The CBTT launching its Financial Stability Report 2016, noted this has translated into a reduction in foreign exchange inflows and an erosion of fiscal buffers.
It said the current account of the balance of payments moved into deficit in 2016 from a surplus position the previous year as a result of lower receipts from the country’s main exports.
“The contraction in economic activity has negatively affected private credit demand. At the same time, the Government has increased domestic financing,” the CBTT noted.
It said against the backdrop of significant macroeconomic challenges, the financial sector remained stable in 2016.
The profitability of the banking sector, as measured by Return on Assets and Return on Equity, was favourable -2.9 per cent and 19.9 per cent respectively – while liquidity conditions were relatively comfortable.
The CBTT said that consumer loan growth slowed in the real estate and motor vehicle segments which saw double digit growth in the past few years.
“Notwithstanding the slowdown, the largest growth in absolute terms remains or continues to be controlled by these segments. There was a marked increase in credit card usage and the pace of debt consolidation has doubled.
“On the other hand, business lending continued to be flat. Credit quality remained relatively high, with the overall ratio of nonperforming loans to total loans (NPL) of banks at 3.2 per cent at the end of 2016,” the CBTT said, adding this reflected a slight improvement over the ratio – 50 basis points- a year earlier due primarily to final settlement of a few large non-performing loans.
At the same time there was some increase in past due loans in a few categories of business, notably construction and consumer loans, prompting banks to strengthen their debt collection efforts.
The Central Bank said while there was a decline in the ratio of specific provisions to impaired loans, levels remained conservative and a marked increase in general provisions was recorded.
“This resulted in an overall increase in the ratio of total provisions to impaired loans, which should mitigate the negative impact on the banking sector if credit risk arising from challenges within the domestic macroeconomic environment materializes.
“Stress tests of the commercial banks indicated that capital buffers were generally able to withstand extreme but plausible shocks without breaching minimum regulatory capital requirements.”
The CBTT noted that the insurance sector also remained resilient.
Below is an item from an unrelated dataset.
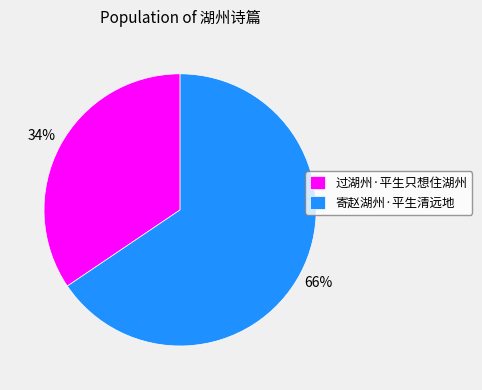

Is there a majority slice in this chart?

Yes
“Asset growth in the life insurance sector, at 10 per cent, was largely on account of the acquisition of the assets and liabilities of a large annuity portfolio by life insurers following the wind up of a Pension Plan. “Reported profits for the period under review increased, largely due to the impact of foreign exchange fluctuations and actuarial adjustments. In the non-life sector profits increased as foreign exchange gains were obtained, similar to the life sector,’ the CBTT said, noting however net retained premiums declined in 2016.
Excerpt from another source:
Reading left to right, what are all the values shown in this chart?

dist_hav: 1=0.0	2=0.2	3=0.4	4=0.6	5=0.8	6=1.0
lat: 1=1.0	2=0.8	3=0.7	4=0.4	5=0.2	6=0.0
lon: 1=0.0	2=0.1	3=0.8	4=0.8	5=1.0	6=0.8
“Competition has intensified and the market continued to be soft. The private occupational pension sector has not been immune to the challenging macroeconomic environment. In such an environment, sponsor companies of pension plans face the risk of not being able to meet both operational costs in addition to the costs of providing pension benefits.”
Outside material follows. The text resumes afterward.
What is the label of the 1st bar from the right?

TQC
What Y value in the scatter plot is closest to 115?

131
The CBTT said that although the domestic financial system is stable at this time, there are a number of vulnerabilities inherent in the financial system.
It said these vulnerabilities have been assessed as: the potential for deterioration in loan portfolios underwritten during the recent high growth years, especially in light of heavy concentration in the motor vehicle and real estate sectors, sovereign exposure concentrations, increased linkages with the United States financial markets and off balance guarantees such as for fixed net asset value funds.